::: Provided material

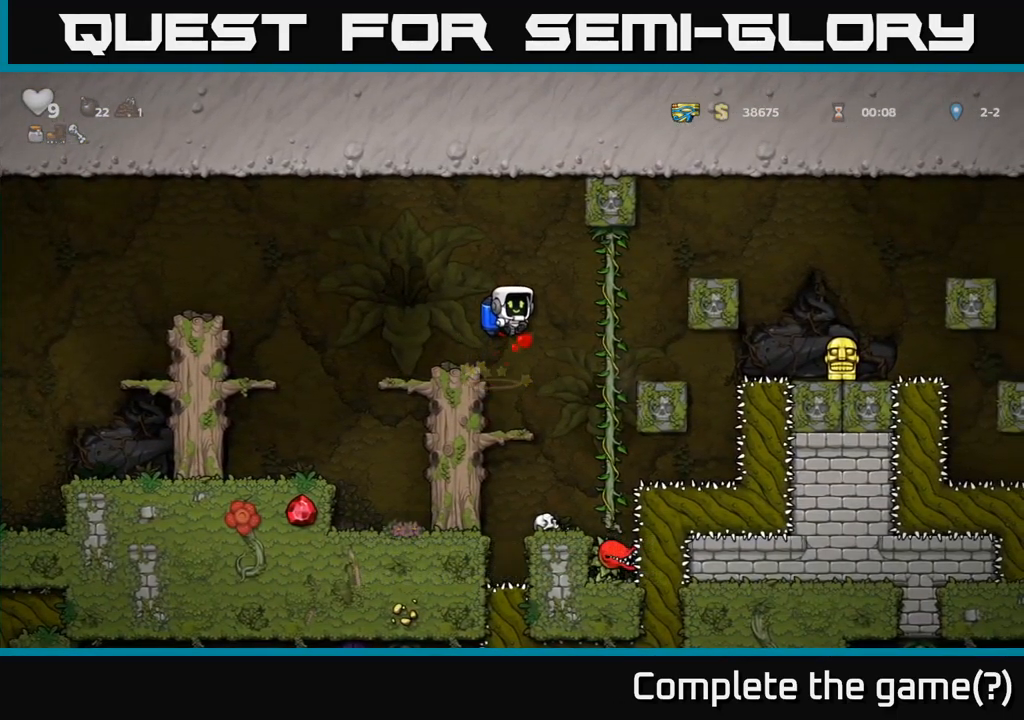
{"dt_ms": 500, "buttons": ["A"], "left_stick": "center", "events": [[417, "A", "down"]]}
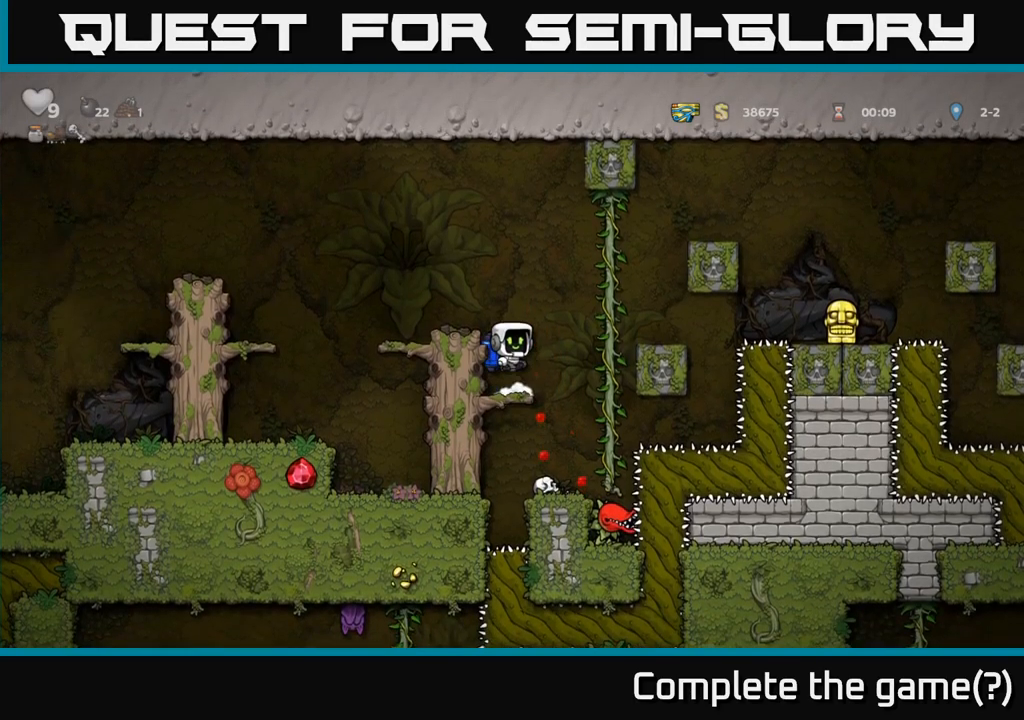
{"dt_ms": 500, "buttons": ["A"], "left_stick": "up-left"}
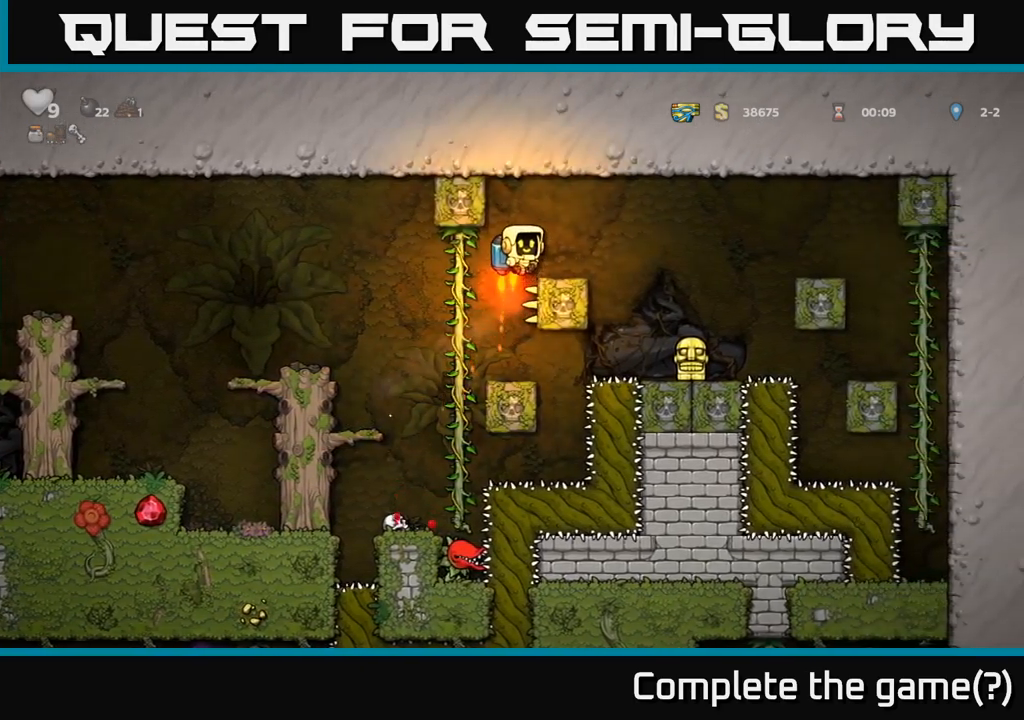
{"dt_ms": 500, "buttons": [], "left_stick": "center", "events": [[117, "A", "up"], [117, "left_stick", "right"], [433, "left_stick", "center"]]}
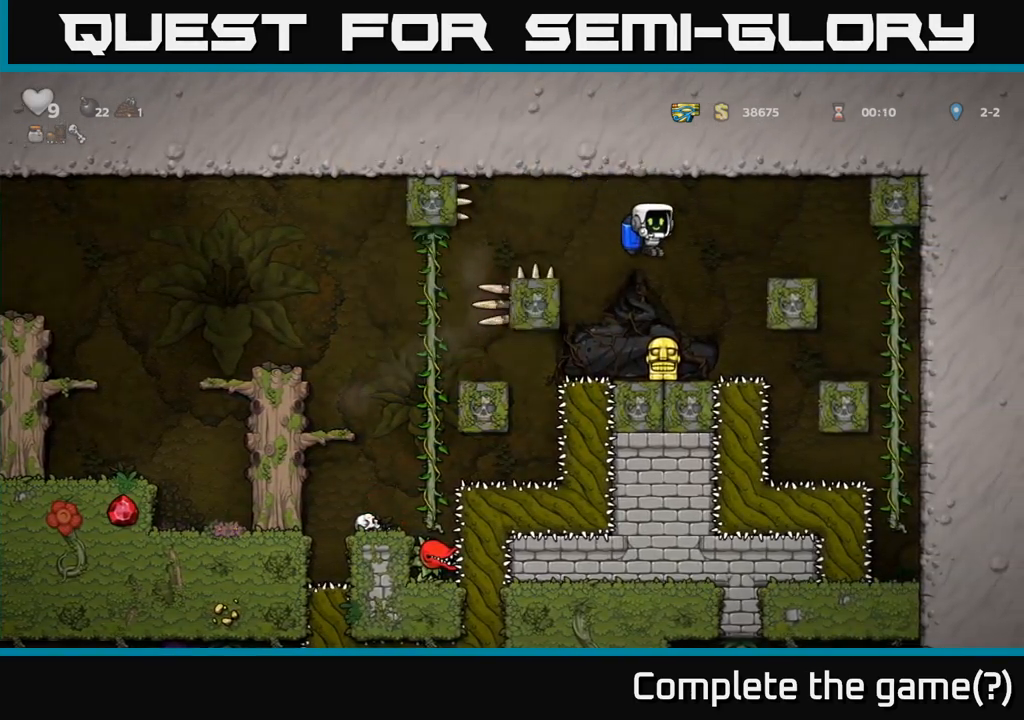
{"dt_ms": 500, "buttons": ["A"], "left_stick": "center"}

::::::

Try it:
Skipping all pictures, set the listing down exactly as written.

Written response:
{"dt_ms": 500, "buttons": ["A"], "left_stick": "center", "events": [[417, "A", "down"]]}
{"dt_ms": 500, "buttons": ["A"], "left_stick": "up-left"}
{"dt_ms": 500, "buttons": [], "left_stick": "center", "events": [[117, "A", "up"], [117, "left_stick", "right"], [433, "left_stick", "center"]]}
{"dt_ms": 500, "buttons": ["A"], "left_stick": "center"}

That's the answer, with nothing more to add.